WILLIAM: Articles are borrowed of the pronoun, and be thus declined. Singulariter nominativo: ‘hic, haec, hoc’.
EVANS: Nominativo: ‘hig, hag, hog’. Pray you mark: genitivo: ‘huius’. Well, what is your accusative case?
WILLIAM: Accusativo: ‘hinc’–
EVANS: I pray you have your remembrance, child. Accusativo: ‘hing, hang, hog’.
(The Merry Wives of Windsor Act 4, Scene 1)
Shakespeare assigns the second of his seven ‘ages of man’ to the school-child, with “satchel | And shining morning face, creeping like snail | Unwillingly to school” (As You Like It, Act 2, Scene 7). This suggests a resistance to formal education that sits awkwardly with his own works’ centrality to the teaching of literary appreciation across the world.
A new justification of teaching Shakespeare to the young has emerged in recent years from the political left. It is not that his works are inherently improving, goes the argument, but that everybody behaves as if Shakespeare’s works are important, and so anyone lacking knowledge of them is excluded from the cultural conversations that promote progress in life. Whereas a previous generation of teachers, in reaction against the assumption that reading Shakespeare was morally improving, chose books they hoped would engage their charges by exploring concerns they might actually share, a new generation of teachers takes a more instrumentalist approach. We need Shakespeare on our curriculum, an inner-city English teacher is now likely to say, because our children will fall behind if we ignore him.

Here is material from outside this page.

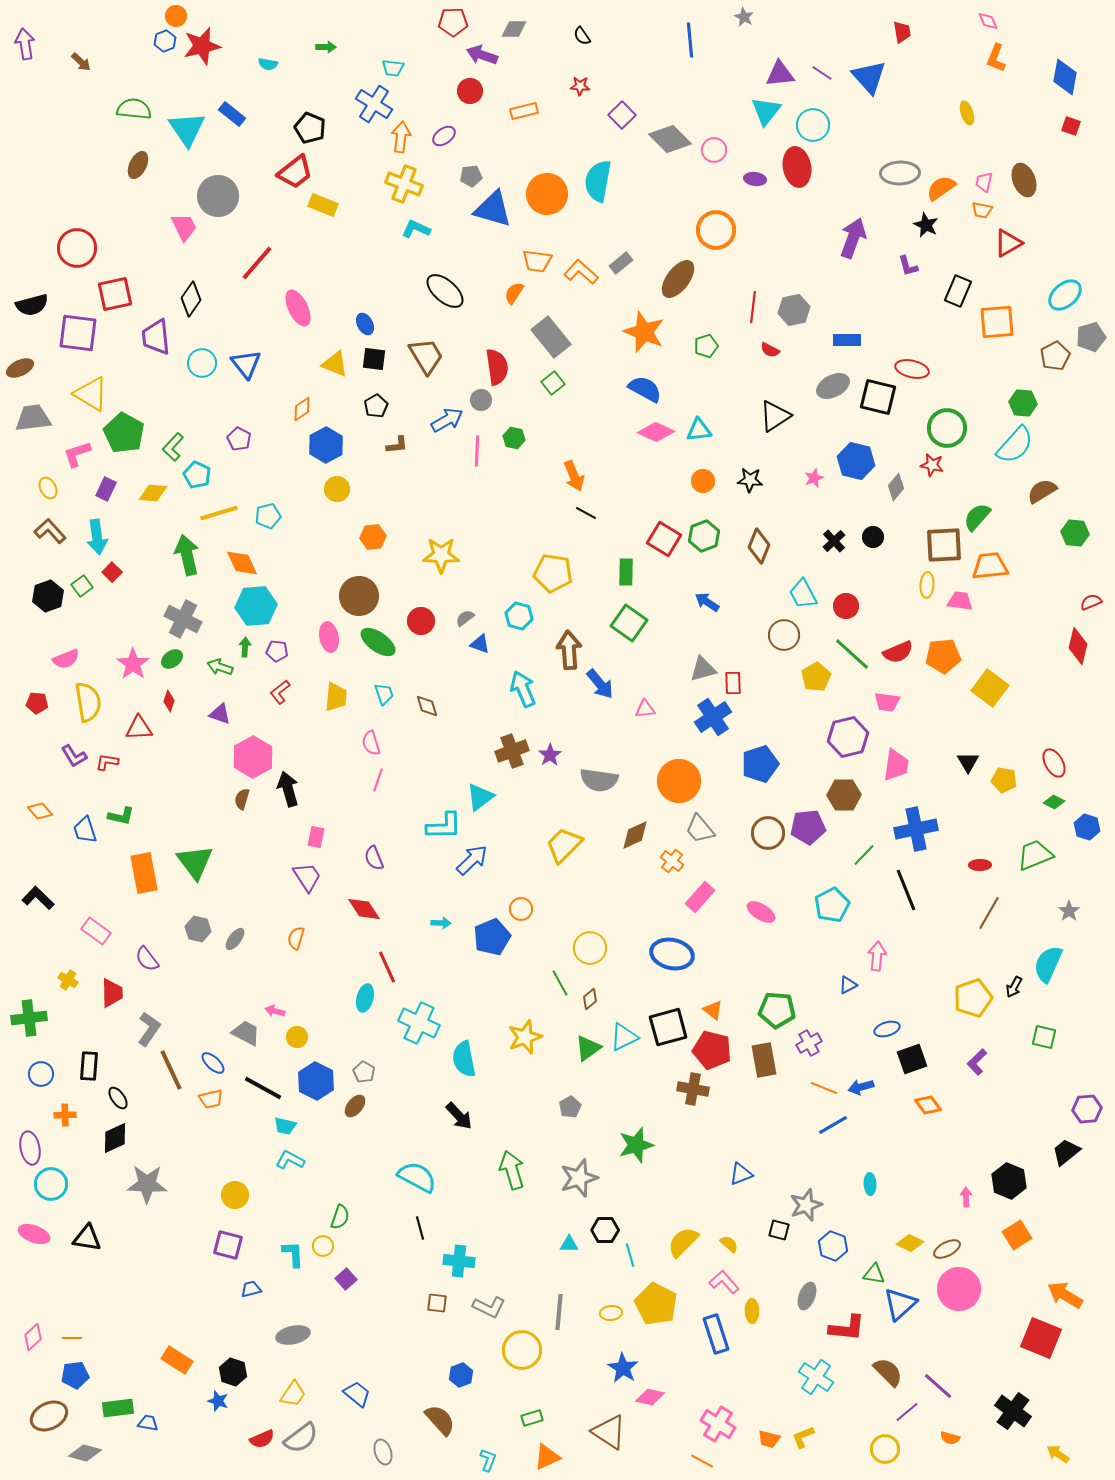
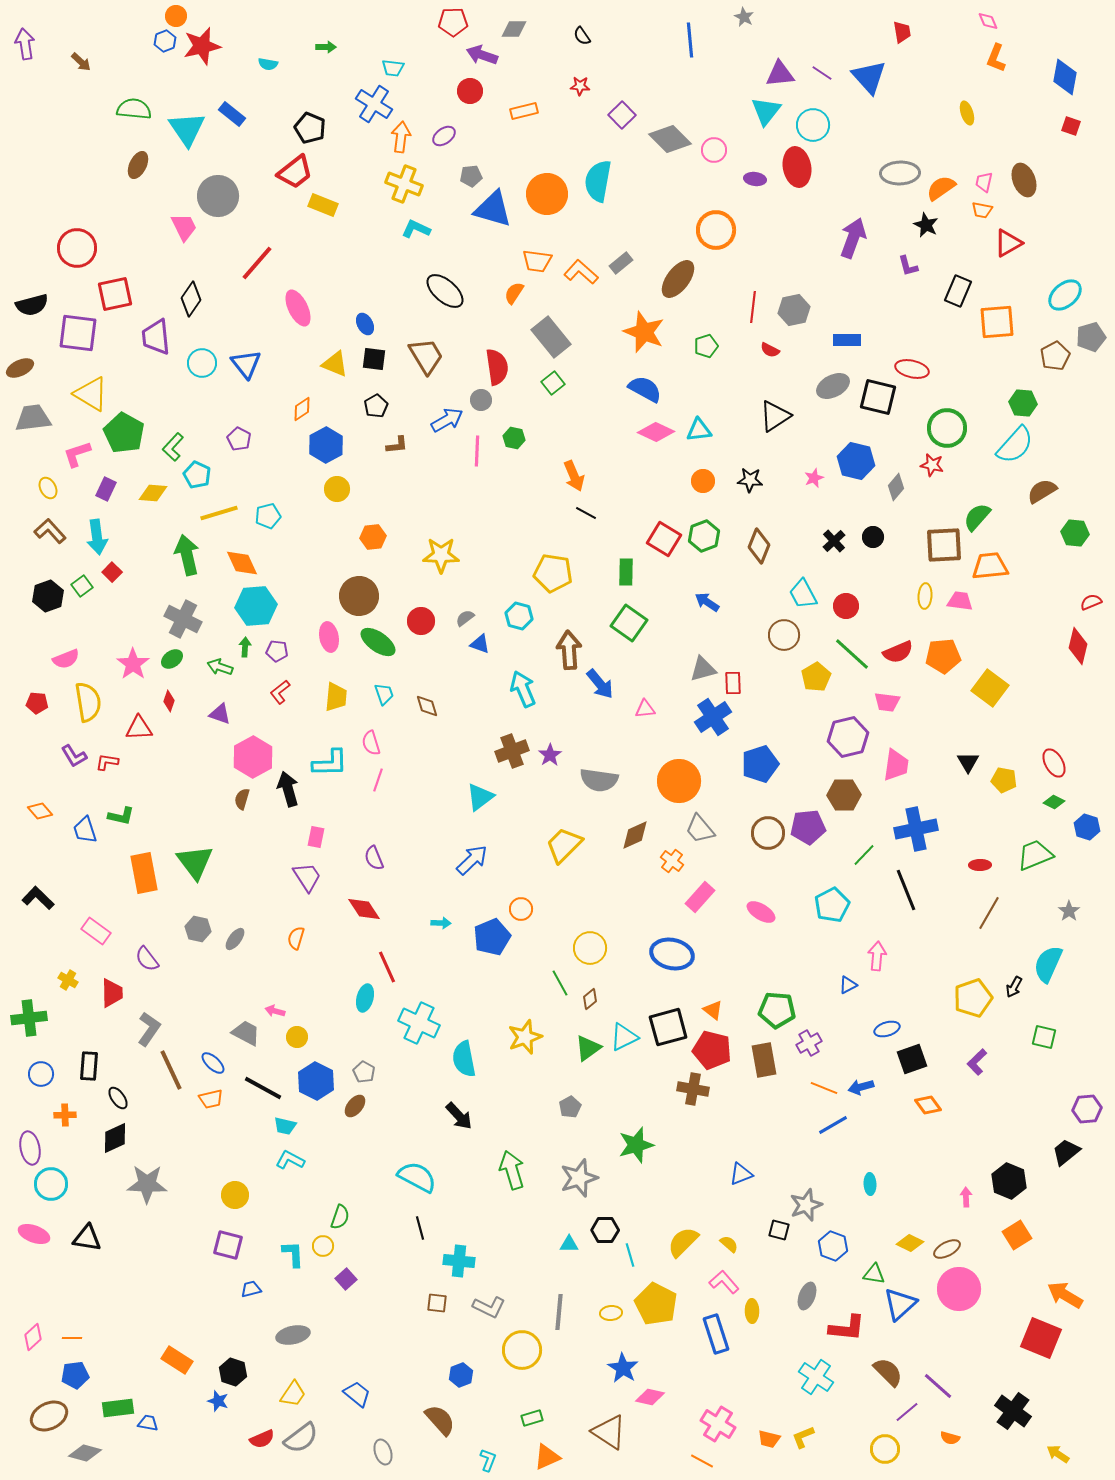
yellow ellipse at (927, 585): moved 2 px left, 11 px down
cyan L-shape at (444, 826): moved 114 px left, 63 px up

Anyone on the left will readily appreciate such concern for working-class children’s education, but it seems unfortunate to leave pleasure out of the discussion. If a knowledge of Shakespeare is merely a necessity, like knowing long division or the location of Polynesia, then perhaps we lose what makes English Literature such a potentially thrilling and radicalizing part of everyone’s school-days. But we should be wary too of what C. P. Snow 50 years ago identified as the isolationist tendency in the Arts, manifested as a disdain for other more practical subjects.
After all, for some school-children the Mathematics or Geography classes may be the most thrilling parts of the day, and these subjects too can radicalize the mind. Beginning to appreciate just how bad the numbers look on global warming, and which Pacific islands will be submerged first, is as likely to turn a young mind towards our shared humanity as does Shylock’s speech “Hath not a Jew eyes? . . . If you prick us do we not bleed?” (The Merchant of Venice, Act 3, Scene 1).

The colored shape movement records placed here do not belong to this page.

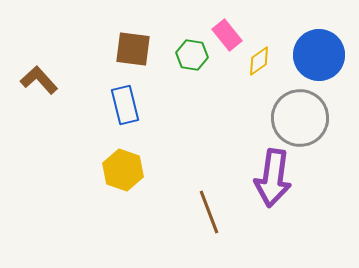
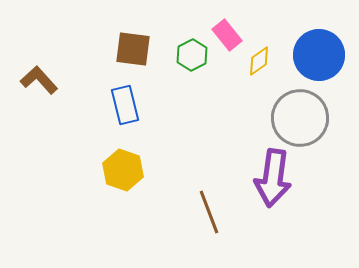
green hexagon: rotated 24 degrees clockwise
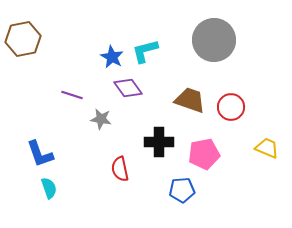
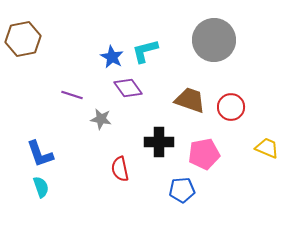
cyan semicircle: moved 8 px left, 1 px up
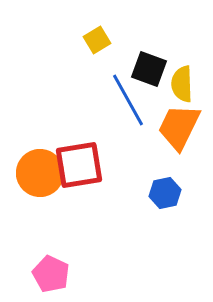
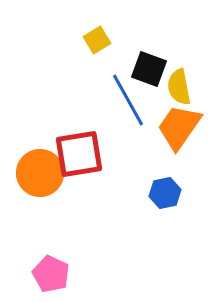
yellow semicircle: moved 3 px left, 3 px down; rotated 9 degrees counterclockwise
orange trapezoid: rotated 9 degrees clockwise
red square: moved 11 px up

Unlike a schoolroom class on Mathematics or Geography, however, children’s English Literature classes do not really lay the foundation for what comes next ,but instead throw them in at the deep end. Shakespeare’s poems and plays studied for a PhD are essentially the same words as those studied for a GCSE, and the sense of encountering an alien world does not diminish with increased familiarity – if anything it becomes more acute.
This, perhaps, is where Shakespeare’s true value as a mind-expanding phenomenon lies, in making his readers broaden their horizons to imagine worlds quite unlike their own. It is not simply that the plays depict a sixteenth-century Europe or fifth-century BCE Rome that is unlike our world, but that his characters too imagine worlds quite unlike their own. Roman and English citizens wonder aloud about republicanism, the status of women, and how wealth should be distributed.
In Shakespeare, monarchy in particular is held up for robust scrutiny. The characters around the ‘slacker’ Prince Hal are right to be fearful when he inherits the English throne to become Henry V, even as he offers what he thinks (but they might not) is a reassuring comparison: “This is the English not the Turkish court; | Not Amurath an Amurath succeeds, | But Harry Harry” (Henry IV Part Two, Act 5, Scene 2).